Source material:
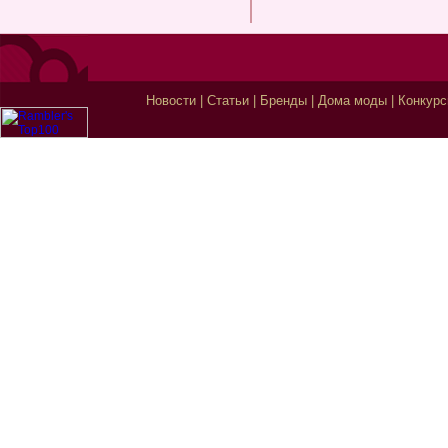
Новости
|
Статьи
|
Бренды
|
Дома моды
|
Конкур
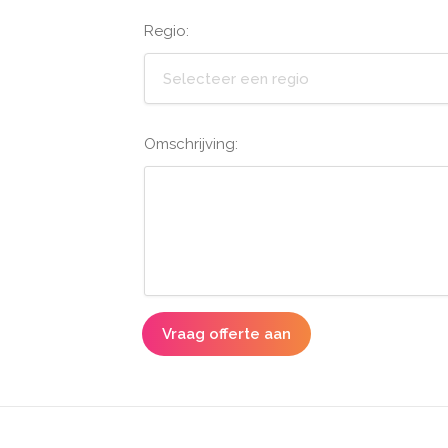
Regio:
Selecteer een regio
Omschrijving:
Vraag offerte aan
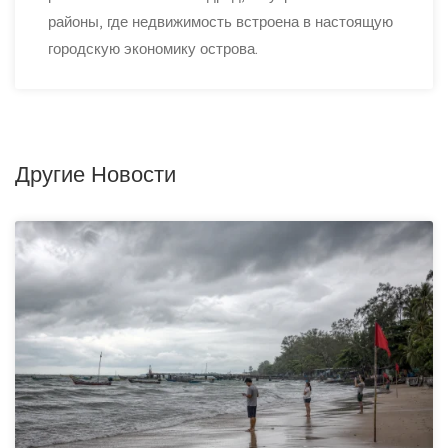
районы, где недвижимость встроена в настоящую
городскую экономику острова.
Другие Новости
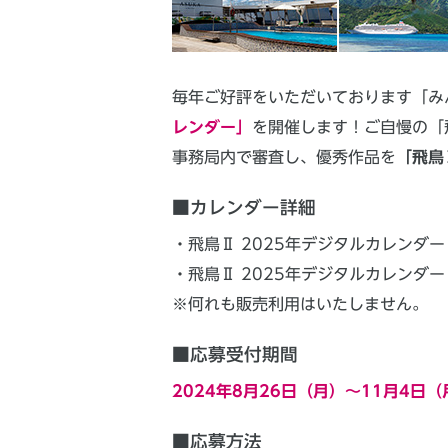
毎年ご好評をいただいております「みん
レンダー」
を開催します！ご自慢の「
事務局内で審査し、優秀作品を
「飛鳥
■カレンダー詳細
・飛鳥Ⅱ 2025年デジタルカレンダ
・飛鳥Ⅱ 2025年デジタルカレンダ
※何れも販売利用はいたしません。
■応募受付期間
2024年8月26日（月）～11月4日
■応募方法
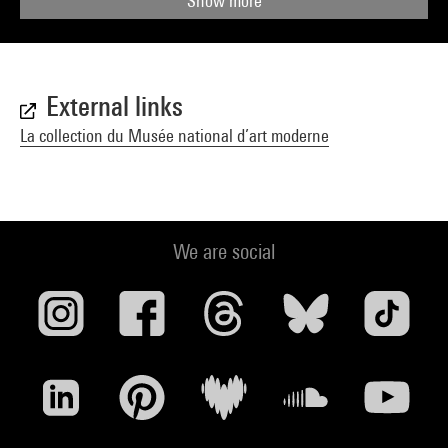
Show more
External links
La collection du Musée national d’art moderne
We are social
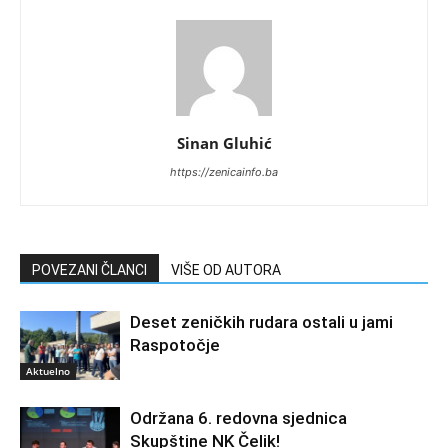
Sinan Gluhić
https://zenicainfo.ba
POVEZANI ČLANCI
VIŠE OD AUTORA
Deset zeničkih rudara ostali u jami
Raspotočje
Aktuelno
Održana 6. redovna sjednica
Skupštine NK Čelik!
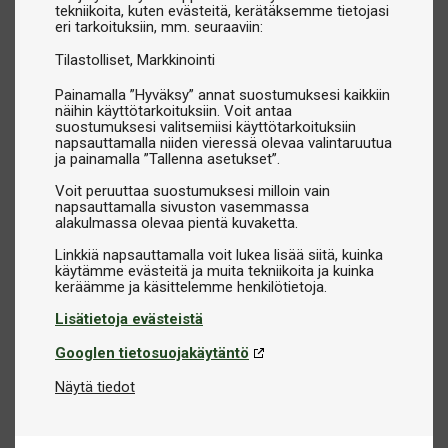
tekniikoita, kuten evästeitä, kerätäksemme tietojasi
eri tarkoituksiin, mm. seuraaviin:
Tilastolliset
Markkinointi
Painamalla ”Hyväksy” annat suostumuksesi kaikkiin
näihin käyttötarkoituksiin. Voit antaa
suostumuksesi valitsemiisi käyttötarkoituksiin
napsauttamalla niiden vieressä olevaa valintaruutua
ja painamalla ”Tallenna asetukset”.
Voit peruuttaa suostumuksesi milloin vain
napsauttamalla sivuston vasemmassa
alakulmassa olevaa pientä kuvaketta.
Linkkiä napsauttamalla voit lukea lisää siitä, kuinka
käytämme evästeitä ja muita tekniikoita ja kuinka
Lisätietoja evästeistä
Googlen tietosuojakäytäntö
Näytä tiedot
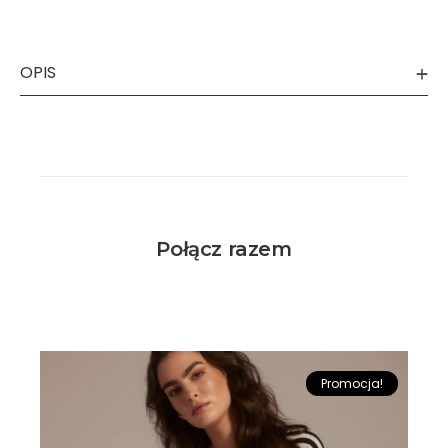
OPIS
Połącz razem
Promocja!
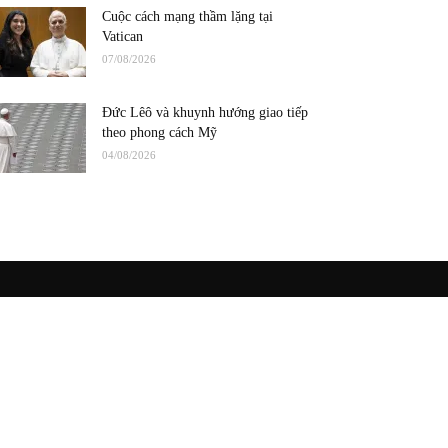
Cuộc cách mạng thầm lặng tại
Vatican
07/08/2026
Đức Lêô và khuynh hướng giao tiếp
theo phong cách Mỹ
04/08/2026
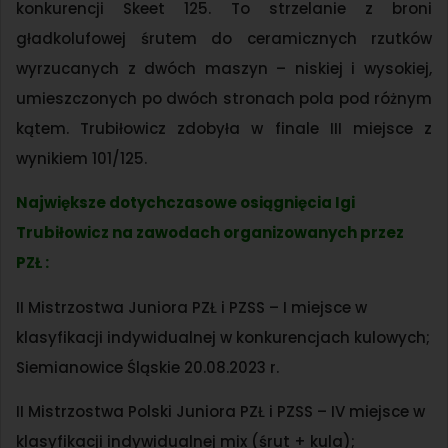
konkurencji Skeet 125. To strzelanie z broni
gładkolufowej śrutem do ceramicznych rzutków
wyrzucanych z dwóch maszyn – niskiej i wysokiej,
umieszczonych po dwóch stronach pola pod różnym
kątem. Trubiłowicz zdobyła w finale III miejsce z
wynikiem 101/125.
Największe dotychczasowe osiągnięcia Igi
Trubiłowicz na zawodach organizowanych przez
PZŁ :
II Mistrzostwa Juniora PZŁ i PZSS – I miejsce w
klasyfikacji indywidualnej w konkurencjach kulowych;
Siemianowice Śląskie 20.08.2023 r.
II Mistrzostwa Polski Juniora PZŁ i PZSS – IV miejsce w
klasyfikacji indywidualnej mix (śrut + kula);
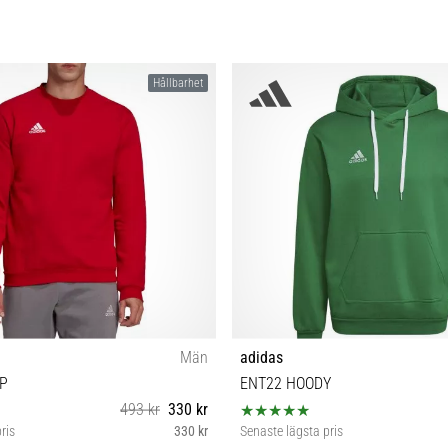
Hållbarhet
Män
adidas
P
ENT22 HOODY
493 kr
330 kr
ris
330 kr
Senaste lägsta pris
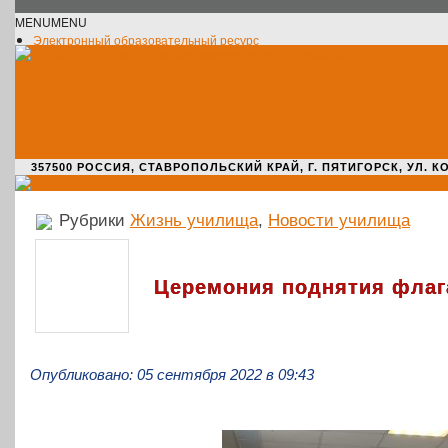
MENU
MENU
Электронный образовательный ресурс
Официальное сообщество VK
Новости училища
О нас пишут
Новости культуры
Жизнь училища
Адрес училища
357500 РОССИЯ, СТАВРОПОЛЬСКИЙ КРАЙ, Г. ПЯТИГОРСК, УЛ. КОМАРО
Рубрики
Жизнь училища
,
Новости училища
Церемония поднятия флаг
Опубликовано: 05 сентября 2022 в 09:43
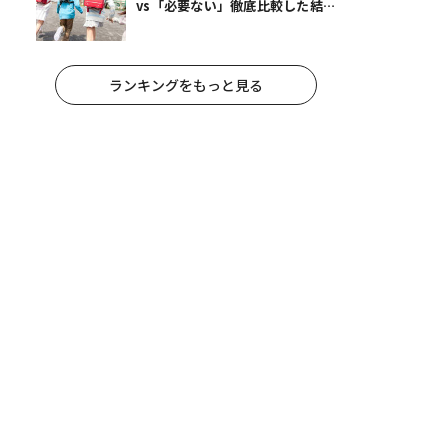
vs「必要ない」徹底比較した結
果
ランキングをもっと見る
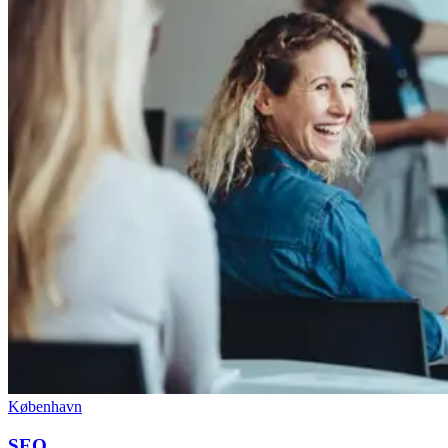
København
SEO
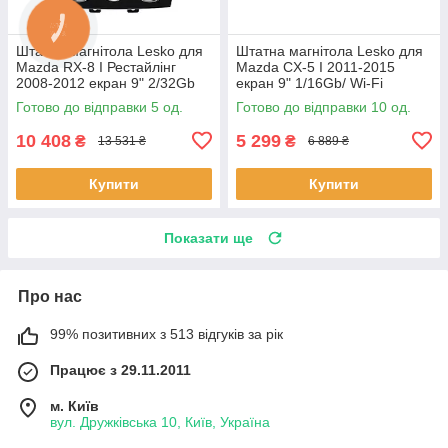
Штатна магнітола Lesko для
Штатна магнітола Lesko для
Mazda RX-8 I Рестайлінг
Mazda CX-5 I 2011-2015
2008-2012 екран 9" 2/32Gb
екран 9" 1/16Gb/ Wi-Fi
4G Wi-Fi GPS Top 5 шт.
Optima GPS Android Мазда
Готово до відправки 5 од.
Готово до відправки 10 од.
10 шт.
10 408
5 299
₴
₴
13 531 ₴
6 889 ₴
Купити
Купити
Показати ще
Про нас
99% позитивних з 513 відгуків за рік
Працює з 29.11.2011
м. Київ
вул. Дружківська 10, Київ, Україна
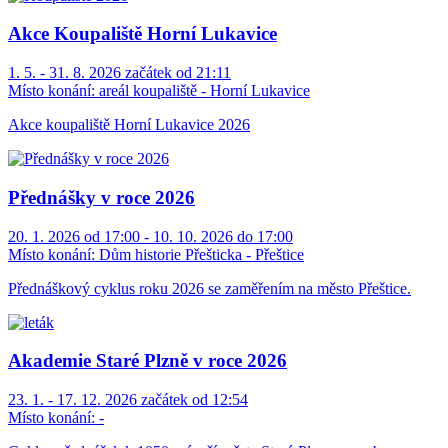
Akce Koupaliště Horní Lukavice
1. 5. - 31. 8. 2026 začátek od 21:11
Místo konání:
areál koupaliště - Horní Lukavice
Akce koupaliště Horní Lukavice 2026
Přednášky v roce 2026
20. 1. 2026 od 17:00 - 10. 10. 2026 do 17:00
Místo konání:
Dům historie Přešticka - Přeštice
Přednáškový cyklus roku 2026 se zaměřením na město Přeštice.
Akademie Staré Plzně v roce 2026
23. 1. - 17. 12. 2026 začátek od 12:54
Místo konání:
-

Request: If a line of the records above holds the word "Готово", show it.

Answer below:
Готово до відправки 5 од.
Готово до відправки 10 од.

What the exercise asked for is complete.